* Instructions to follow:
Copy all of the lines below word for word, changing nothing.

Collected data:
-- Opening Marker --

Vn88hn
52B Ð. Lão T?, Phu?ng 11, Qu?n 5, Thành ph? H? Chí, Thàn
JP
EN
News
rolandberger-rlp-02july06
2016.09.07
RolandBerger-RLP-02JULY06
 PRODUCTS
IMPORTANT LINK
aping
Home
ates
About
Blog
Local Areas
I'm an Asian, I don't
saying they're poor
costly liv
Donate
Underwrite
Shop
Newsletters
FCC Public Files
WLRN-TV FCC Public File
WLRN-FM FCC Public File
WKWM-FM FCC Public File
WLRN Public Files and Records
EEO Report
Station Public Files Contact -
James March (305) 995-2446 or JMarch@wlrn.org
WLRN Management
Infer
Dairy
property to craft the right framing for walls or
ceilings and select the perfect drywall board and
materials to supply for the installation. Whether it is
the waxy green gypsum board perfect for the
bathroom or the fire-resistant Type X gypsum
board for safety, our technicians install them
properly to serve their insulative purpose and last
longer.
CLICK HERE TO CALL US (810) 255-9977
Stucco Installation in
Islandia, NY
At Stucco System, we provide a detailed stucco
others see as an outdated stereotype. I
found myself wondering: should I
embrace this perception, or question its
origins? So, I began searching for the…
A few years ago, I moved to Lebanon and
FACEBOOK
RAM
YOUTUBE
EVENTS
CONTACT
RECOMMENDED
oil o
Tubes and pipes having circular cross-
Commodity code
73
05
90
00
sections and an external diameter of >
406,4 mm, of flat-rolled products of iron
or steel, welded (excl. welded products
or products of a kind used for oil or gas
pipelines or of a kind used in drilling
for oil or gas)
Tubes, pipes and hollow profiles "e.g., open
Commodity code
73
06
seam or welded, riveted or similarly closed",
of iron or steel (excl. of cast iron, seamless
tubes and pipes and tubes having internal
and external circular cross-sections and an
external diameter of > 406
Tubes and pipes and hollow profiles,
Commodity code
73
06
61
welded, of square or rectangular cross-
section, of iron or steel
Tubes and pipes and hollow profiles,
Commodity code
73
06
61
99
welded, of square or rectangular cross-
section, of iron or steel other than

-- Closing Marker --

* Finished exercise:
Vn88hn
52B Ð. Lão T?, Phu?ng 11, Qu?n 5, Thành ph? H? Chí, Thàn
JP
EN
News
rolandberger-rlp-02july06
2016.09.07
RolandBerger-RLP-02JULY06
 PRODUCTS
IMPORTANT LINK
aping
Home
ates
About
Blog
Local Areas
I'm an Asian, I don't
saying they're poor
costly liv
Donate
Underwrite
Shop
Newsletters
FCC Public Files
WLRN-TV FCC Public File
WLRN-FM FCC Public File
WKWM-FM FCC Public File
WLRN Public Files and Records
EEO Report
Station Public Files Contact -
James March (305) 995-2446 or JMarch@wlrn.org
WLRN Management
Infer
Dairy
property to craft the right framing for walls or
ceilings and select the perfect drywall board and
materials to supply for the installation. Whether it is
the waxy green gypsum board perfect for the
bathroom or the fire-resistant Type X gypsum
board for safety, our technicians install them
properly to serve their insulative purpose and last
longer.
CLICK HERE TO CALL US (810) 255-9977
Stucco Installation in
Islandia, NY
At Stucco System, we provide a detailed stucco
others see as an outdated stereotype. I
found myself wondering: should I
embrace this perception, or question its
origins? So, I began searching for the…
A few years ago, I moved to Lebanon and
FACEBOOK
RAM
YOUTUBE
EVENTS
CONTACT
RECOMMENDED
oil o
Tubes and pipes having circular cross-
Commodity code
73
05
90
00
sections and an external diameter of >
406,4 mm, of flat-rolled products of iron
or steel, welded (excl. welded products
or products of a kind used for oil or gas
pipelines or of a kind used in drilling
for oil or gas)
Tubes, pipes and hollow profiles "e.g., open
Commodity code
73
06
seam or welded, riveted or similarly closed",
of iron or steel (excl. of cast iron, seamless
tubes and pipes and tubes having internal
and external circular cross-sections and an
external diameter of > 406
Tubes and pipes and hollow profiles,
Commodity code
73
06
61
welded, of square or rectangular cross-
section, of iron or steel
Tubes and pipes and hollow profiles,
Commodity code
73
06
61
99
welded, of square or rectangular cross-
section, of iron or steel other than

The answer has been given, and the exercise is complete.